(Document extract)
Bob Wiseman believes most things in life are universal or, as Lauryn Hill says, everything is everything. Bearing in mind that advice, Wiseman writes about finding the link between music and daily life, like what is common between Mary Margaret O’Hara, hiding around the corner with the lights turned off in order to record herself and his 5-year-old insisting he stop hurrying to her dance lesson and marvel at the fluff ball she is blowing toward the ceiling. Each entry is unique and compellingly written, but the themes throughout — on improvisational music, life lessons, and conflict — are ubiquitous.
Bob Wiseman likes having fun. He was on CNN lying about wanting to change his name to Prince; he played accordion on “If I Had a Million Dollars” by the Barenaked Ladies; he produced Kid in the Hall Bruce McCulloch’s “Shame-Based Man”; he was the composer for The Drawer Boy, winner of the 2018 Best Feature Film at the Canadian Film Awards; and Odetta took his hands in hers and kissed them after hearing him play prepared piano at the Bitter End on Earth Day 2000. He was also a founding member of Blue Rodeo but quit in the early ’90s when he no longer found it fun.
(End Document extract)
(Extracted entries)
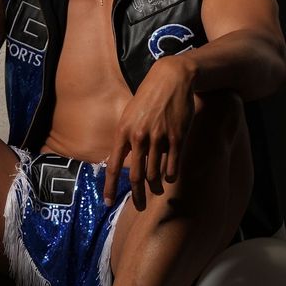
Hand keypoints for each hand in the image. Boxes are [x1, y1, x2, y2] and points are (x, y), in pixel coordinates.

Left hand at [103, 56, 196, 210]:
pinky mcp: (177, 137)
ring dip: (156, 187)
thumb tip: (125, 160)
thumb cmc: (149, 96)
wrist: (172, 78)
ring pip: (155, 174)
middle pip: (135, 176)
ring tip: (157, 190)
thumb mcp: (130, 114)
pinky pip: (172, 165)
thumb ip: (127, 137)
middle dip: (137, 196)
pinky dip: (170, 176)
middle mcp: (139, 137)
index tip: (108, 202)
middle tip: (140, 207)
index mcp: (123, 131)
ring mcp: (159, 138)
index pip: (113, 166)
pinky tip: (169, 178)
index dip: (110, 186)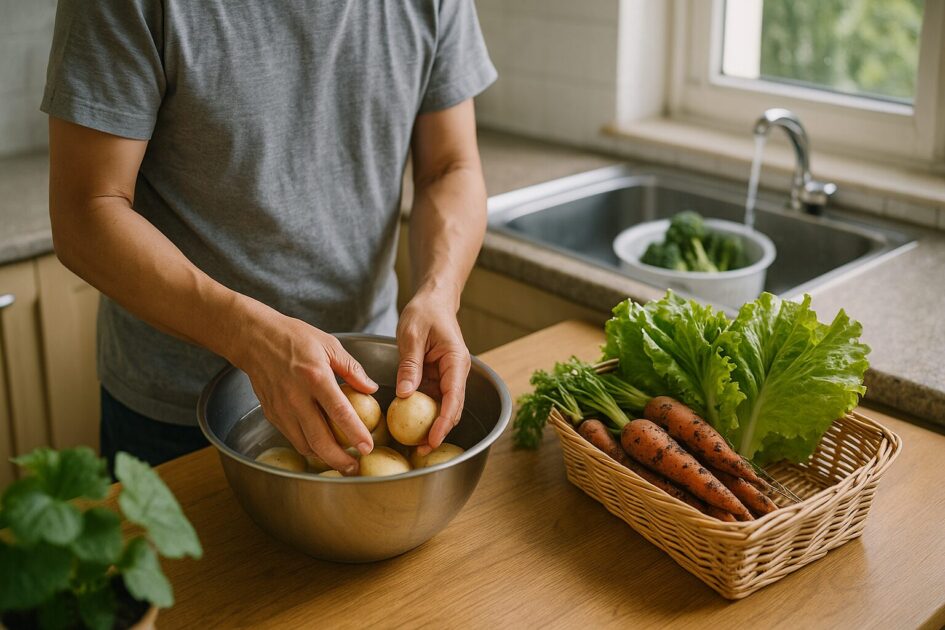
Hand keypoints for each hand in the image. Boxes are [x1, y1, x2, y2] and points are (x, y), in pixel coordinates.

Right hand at [230, 309, 376, 475]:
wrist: (254, 338)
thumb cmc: (293, 337)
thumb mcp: (329, 344)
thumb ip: (352, 369)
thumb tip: (371, 388)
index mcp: (315, 377)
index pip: (339, 412)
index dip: (355, 433)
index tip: (367, 447)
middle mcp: (296, 397)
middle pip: (320, 439)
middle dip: (339, 459)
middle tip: (355, 468)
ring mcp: (282, 408)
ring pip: (304, 444)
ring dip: (324, 457)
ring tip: (341, 461)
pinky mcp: (272, 414)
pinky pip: (293, 438)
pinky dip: (308, 446)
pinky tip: (321, 447)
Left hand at [396, 291, 469, 455]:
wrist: (433, 301)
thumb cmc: (425, 312)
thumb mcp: (412, 335)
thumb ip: (410, 365)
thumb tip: (405, 395)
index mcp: (456, 361)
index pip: (454, 398)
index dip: (444, 422)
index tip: (433, 440)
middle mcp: (456, 373)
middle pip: (452, 409)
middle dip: (439, 432)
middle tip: (420, 451)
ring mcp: (448, 376)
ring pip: (444, 408)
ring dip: (432, 426)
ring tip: (415, 446)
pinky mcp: (437, 378)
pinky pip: (432, 400)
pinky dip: (424, 415)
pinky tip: (410, 427)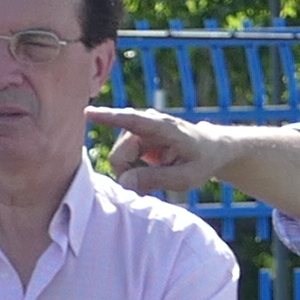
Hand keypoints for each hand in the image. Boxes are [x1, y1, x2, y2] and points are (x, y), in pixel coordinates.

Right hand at [83, 102, 214, 187]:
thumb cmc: (202, 162)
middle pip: (118, 155)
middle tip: (152, 186)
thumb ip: (155, 179)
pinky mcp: (135, 137)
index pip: (132, 121)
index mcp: (163, 127)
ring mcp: (139, 129)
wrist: (211, 149)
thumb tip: (124, 182)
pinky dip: (133, 170)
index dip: (109, 118)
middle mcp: (147, 123)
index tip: (88, 113)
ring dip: (132, 173)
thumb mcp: (186, 178)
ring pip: (118, 159)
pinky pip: (123, 159)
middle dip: (128, 174)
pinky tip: (152, 171)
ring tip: (159, 175)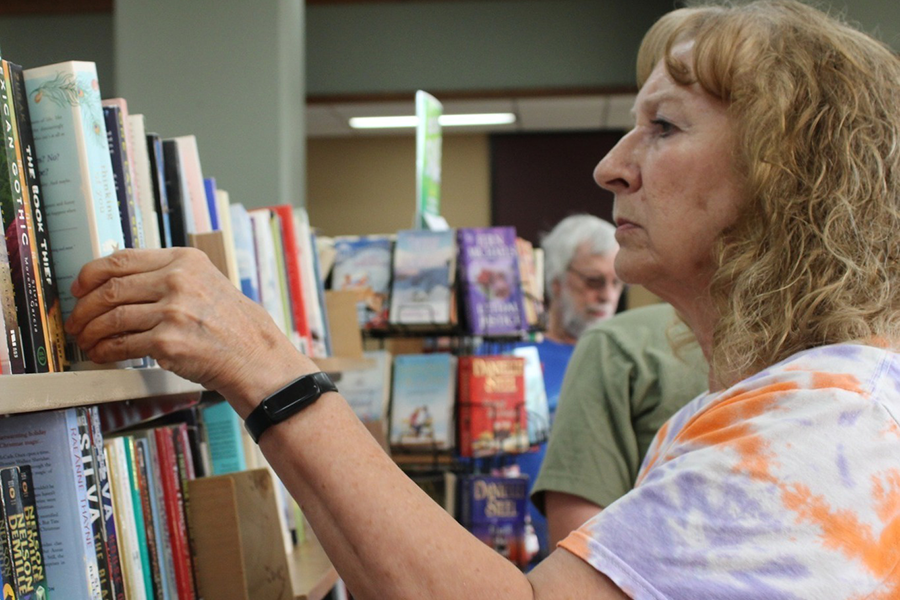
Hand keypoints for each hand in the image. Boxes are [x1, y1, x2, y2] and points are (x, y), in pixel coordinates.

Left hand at [65, 247, 315, 415]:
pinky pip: (122, 345)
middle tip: (76, 320)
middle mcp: (178, 281)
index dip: (90, 274)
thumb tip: (118, 281)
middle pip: (111, 289)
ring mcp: (173, 312)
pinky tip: (101, 353)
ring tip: (86, 340)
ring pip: (112, 318)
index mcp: (184, 260)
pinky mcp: (168, 342)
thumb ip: (167, 275)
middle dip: (84, 308)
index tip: (79, 287)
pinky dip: (104, 351)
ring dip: (90, 332)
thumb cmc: (228, 322)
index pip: (122, 259)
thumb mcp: (204, 282)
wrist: (253, 353)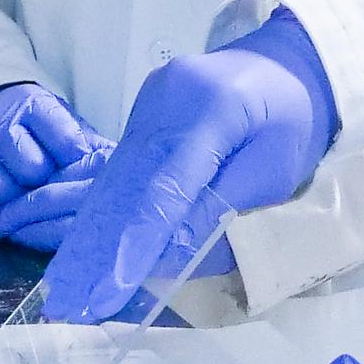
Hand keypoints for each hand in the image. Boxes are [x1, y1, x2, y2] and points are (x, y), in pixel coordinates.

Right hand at [0, 83, 104, 232]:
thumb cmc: (32, 128)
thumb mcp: (60, 124)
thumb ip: (88, 145)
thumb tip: (122, 169)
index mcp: (31, 105)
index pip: (66, 143)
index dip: (75, 162)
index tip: (77, 166)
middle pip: (33, 171)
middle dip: (44, 183)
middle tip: (45, 183)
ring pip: (2, 193)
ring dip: (17, 202)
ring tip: (21, 193)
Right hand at [35, 10, 337, 322]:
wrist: (289, 63)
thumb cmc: (295, 121)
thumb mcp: (275, 170)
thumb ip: (223, 209)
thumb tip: (167, 255)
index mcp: (210, 106)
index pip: (166, 185)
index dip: (137, 239)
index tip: (111, 286)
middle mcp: (165, 99)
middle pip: (129, 182)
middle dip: (102, 246)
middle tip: (72, 300)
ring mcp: (148, 104)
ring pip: (117, 177)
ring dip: (94, 232)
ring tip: (68, 284)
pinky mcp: (142, 115)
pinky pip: (122, 168)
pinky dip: (107, 209)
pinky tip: (86, 246)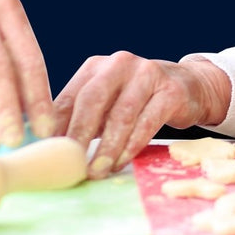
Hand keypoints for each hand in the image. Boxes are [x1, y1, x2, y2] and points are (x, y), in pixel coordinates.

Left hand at [54, 52, 230, 177]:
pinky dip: (132, 145)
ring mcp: (146, 74)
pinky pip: (147, 121)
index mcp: (95, 66)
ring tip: (97, 171)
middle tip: (71, 164)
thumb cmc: (136, 101)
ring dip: (107, 147)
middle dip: (79, 135)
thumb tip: (48, 149)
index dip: (56, 127)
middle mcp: (119, 64)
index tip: (48, 154)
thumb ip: (81, 120)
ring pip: (121, 114)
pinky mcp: (169, 90)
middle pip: (92, 100)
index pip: (69, 97)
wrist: (187, 87)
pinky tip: (121, 162)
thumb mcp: (106, 105)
(End Extracted entries)
Problem to solve:
Answer these about the Bob Wiseman text:
1. Which musician does the text quote as saying "everything is everything"?
2. What instrument did Wiseman play on "If I Had a Million Dollars"?
3. Which band did Wiseman help found before quitting in the early '90s?

Task response:
1. Lauryn Hill
2. Accordion
3. Blue Rodeo